In 2016, he was joined Discovery Networks Australia and New Zealand, ultimately being promoted to the executive leadership team and head of content, production & channels as the company’s content lead in the region and overseeing Discovery’s entire portfolio of channels across ANZ including the Discovery Channel (Australia), TLC (Australian TV channel), Investigation Discovery, HGTV, Living (New Zealand), Food Network (New Zealand), Travel Channel International, Animal Planet (Australia and New Zealand), Discovery Science and Discovery Turbo, in addition to overseeing the company’s full commissioned production slate and executive producing global hits including Aussie Gold Hunters airing in more than 135 countries and Outback Opal Hunters which was nominated for Best Documentary Series at the Screen Producers Australia Awards, and both commissioning and overseeing international formats including The Masked Singer NZ, Dancing with the Stars (New Zealand TV series), Heartbreak Island (TV series), The Block NZ and MasterChef New Zealand, in addition to local series including Match Fit, Patrick Gower: On series, David Lomas Investigates, and 7 Days (New Zealand game show). Chau has been responsible for significantly expanding and globalising the company’s local production slate and instrumental in growing and transforming Discovery ANZ (now Warner Bros. Discovery) into a multi-genre, multi-platform, multi-market business launching new channels including creating free to air channel 9Rush as part of a joint venture between Discovery and Nine Entertainment.

He has been a regular guest speaker at the SPAA Conference, is an official judge of the International Emmy Awards, is an elected member of the International Academy of Television Arts & Sciences, and was appointed by the International Academy of Television Arts & Sciences as the expert moderator for the Comedy Nominee Panel session at the Emmy's World Television Festival in New York.

==Awards==
Along with Radio Karate (Ryan Shelton and Hamish & Andy), Darren & Brose were nominated as finalists for numerous awards including Program of the Year, Best Variety Program, Best Comedy, Best Producer, and Best Presenter at the inaugural Antenna Awards.

The pair beat out thousands of submissions from around Australia to be selected as finalists for Network Ten's ELEVEN OUT OF TEN Development Initiative as part the television industry's SPAA Conference.

==Latrobe Media Group==
Darren & Brose co-founded the Latrobe Media Group which discovered and trained dozens of future international media talent.
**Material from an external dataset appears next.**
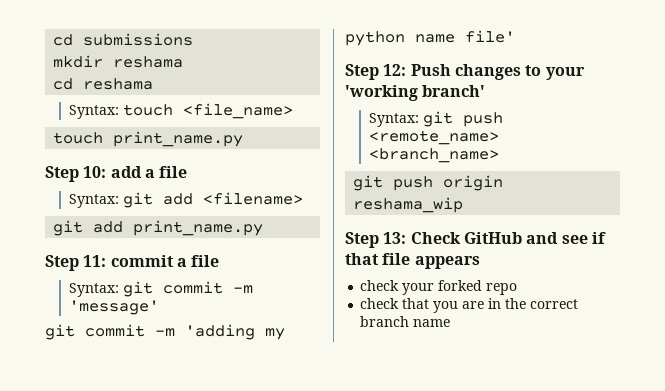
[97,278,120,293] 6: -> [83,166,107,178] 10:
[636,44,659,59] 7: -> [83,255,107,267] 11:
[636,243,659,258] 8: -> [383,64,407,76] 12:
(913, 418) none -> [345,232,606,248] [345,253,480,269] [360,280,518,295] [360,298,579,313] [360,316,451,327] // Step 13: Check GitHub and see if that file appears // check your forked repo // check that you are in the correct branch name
The alumni includes German-based journalist and presenter Stefanie Suren, TV news reporter Amy Parks, senior journalist and news presenter Natalie Schenken, Abu Dhabi based Journalist Saeed Saeed, German-based radio presenter Susanne Henn, radio news presenter Miriam Maghrabi, actress and comedian Hayley Butcher, Neighbours writer Shaun Topp, television Editor Rob Buttery, television director Richard Franc and television producers Andrea Williams, Chris Thompson and Adrian Beck.